--- START OF PROVIDED TEXT ---
Perspectives & Strategy
Insights
A series of technical perspectives on geotechnical risk, uncertainty, and decision quality in mining. These essays are written for technical leaders and corporate teams managing critical projects where expert senior judgment is essential for robust outcomes.
In this series
Geotechnical Judgement —
The Discipline Behind the Discipline
Geotechnical engineering is frequently defined by its technical components: soil mechanics, rock mechanics, site investigation, and complex numerical calculations. These elements form the visible structure of the field, yet they do not fully capture its essence. At its core, geotechnical engineering is not merely a study of the ground; it is a discipline of decisions made under the shadow of incomplete knowledge. The mechanism that enables those decisions is judgement.
--- END OF PROVIDED TEXT ---
● **WORK TO COMPLETE**:
a) List the technical components of geotechnical engineering that the insights page names.
b) According to the insights page, what mechanism enables decisions made under incomplete knowledge?
c) Reproduce the insights page word for word from "Perspectives & Strategy" to "for robust outcomes.".
The data after this point has no connection to the insights page.
--- START OF GIVEN INFORMATION ---
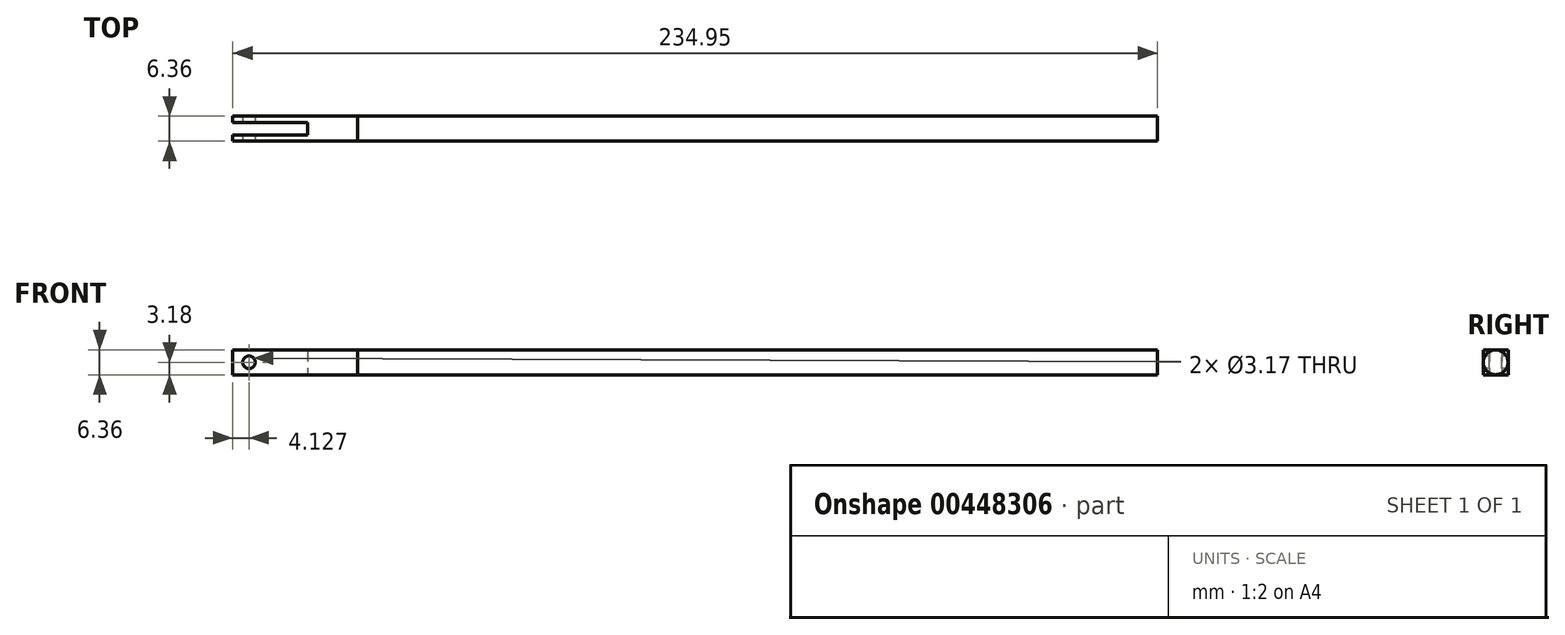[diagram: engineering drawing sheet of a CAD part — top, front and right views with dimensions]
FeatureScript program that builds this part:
--- END OF GIVEN INFORMATION ---
● **FULL SOLUTIONS**:
a) Soil mechanics, rock mechanics, site investigation, complex numerical calculations

b) Judgement.

c)
Perspectives & Strategy
Insights
A series of technical perspectives on geotechnical risk, uncertainty, and decision quality in mining. These essays are written for technical leaders and corporate teams managing critical projects where expert senior judgment is essential for robust outcomes.